Hello again,
Sorry, I have gotten some results. The desired string is now in the title of the services page, but not the index- or home page, should this make a difference to search engine bots?
Thanks
Frank
On Mar 7, 2011, at 1:12 PM, Frank H wrote:
Hello,
I have been following this thread but I am not getting results. I have changed the index page title in the inspector from Terry’s Tree Service Home Page to Terry’s-Tree-Service-Home-trimming-removal-trimmers-services : these are the most popular key words for the business, about 60 characters. I have been able to change the document title max to 120, above that dialogue window opens and states amount is over limit. Uploaded the republished pages and the navigation bar (at the site) still reads:
http://www.terrystreeservice.com/index.html
Am I missing something?
Frank
On Mar 7, 2011, at 11:31 AM, Walter Lee Davis wrote:
Well, as a practical limit, 256 characters is the longest URL that IE can handle, so that’s your limit. As to Google clamping down on this, they may decide to devalue it if there’s a huge disconnect between filename and actual page content. That’s at the heart of all of their various anti-spam systems.
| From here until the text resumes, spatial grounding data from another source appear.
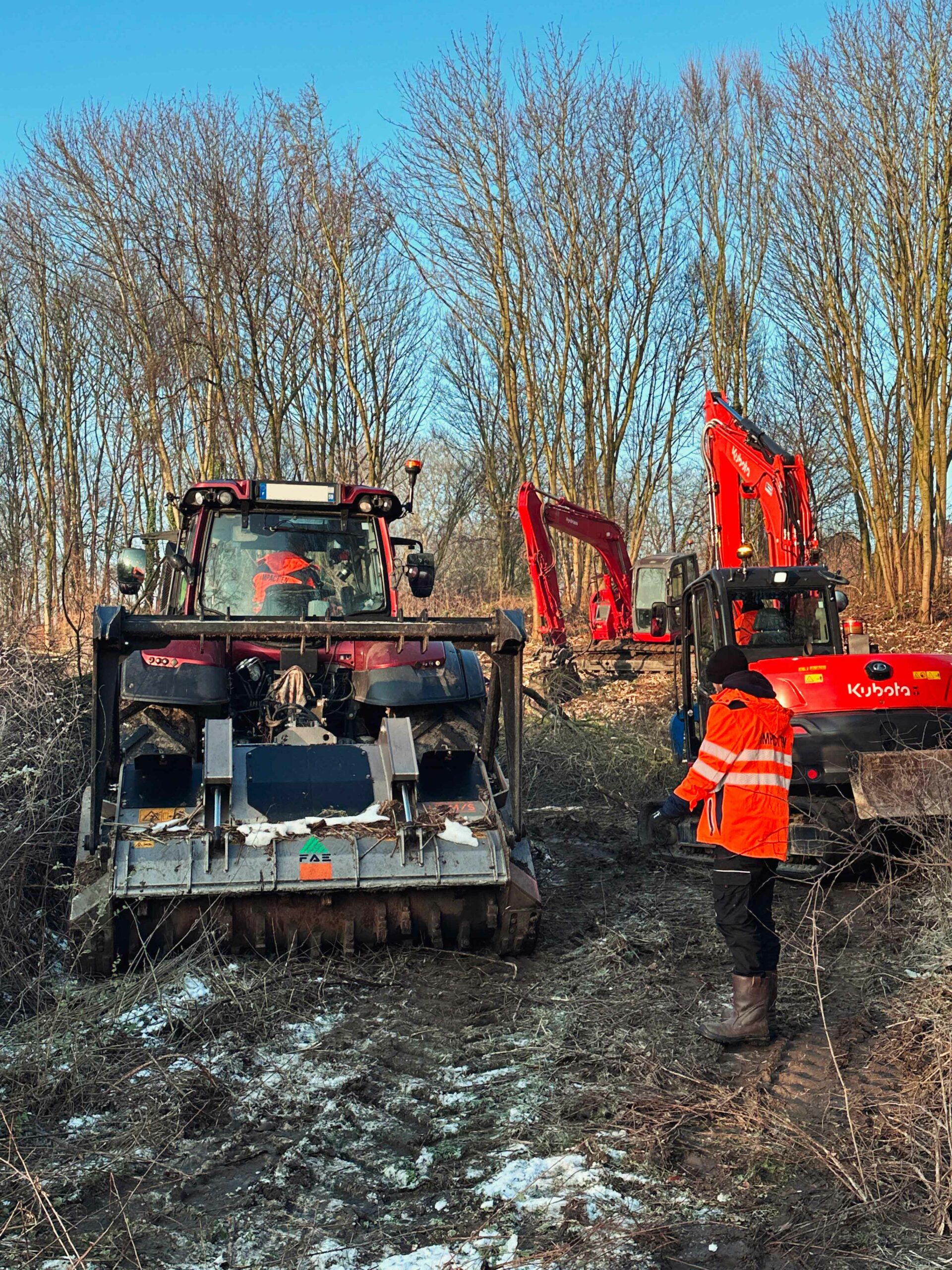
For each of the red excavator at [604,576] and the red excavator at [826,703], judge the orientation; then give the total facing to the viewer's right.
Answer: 0

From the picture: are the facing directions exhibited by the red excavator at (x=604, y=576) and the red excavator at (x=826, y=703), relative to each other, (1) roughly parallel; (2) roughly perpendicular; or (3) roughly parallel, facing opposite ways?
roughly perpendicular

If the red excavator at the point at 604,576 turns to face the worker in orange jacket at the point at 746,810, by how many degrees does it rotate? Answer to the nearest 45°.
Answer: approximately 45° to its left

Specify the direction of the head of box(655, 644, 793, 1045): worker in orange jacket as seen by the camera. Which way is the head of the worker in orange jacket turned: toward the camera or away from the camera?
away from the camera

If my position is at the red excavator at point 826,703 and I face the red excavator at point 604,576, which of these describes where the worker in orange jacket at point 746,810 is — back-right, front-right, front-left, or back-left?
back-left

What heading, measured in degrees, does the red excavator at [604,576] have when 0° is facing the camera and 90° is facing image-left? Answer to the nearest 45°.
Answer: approximately 45°

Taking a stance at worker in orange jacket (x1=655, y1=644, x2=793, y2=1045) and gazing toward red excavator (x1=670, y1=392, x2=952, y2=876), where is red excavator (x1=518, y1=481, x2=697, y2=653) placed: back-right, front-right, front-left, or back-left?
front-left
They really don’t want to punish people for trying to get higher rankings, but they do want to punish people who set out to mislead others – that looks bad for them, so they put a lot of effort into it.
This may not guarantee the “juice” now or forever, I have seen a number of what I suspect were automated “wildcard” URLs in search results, stuff that was too cunningly close to http://example.com/your-search-terms-here-exactly.html for any reasonable person to believe they were true, so there may indeed be a crackdown looming. But again, if your site offers quality content, and is well known and liked (and linked) in your industry, then anything you do vis-a-vis SEO is icing on the cake.
Walter
On Mar 7, 2011, at 2:19 PM, Craig wrote:
Walt,
Good example. But, how practical is it to stuff keywords into the title? Is there a limit to how large (and stuffed) a title can be?
It seems a bit too good to be true (or to last). Kind of like keyword stuffing in the old days. Is this something Google is likely to clamp down on?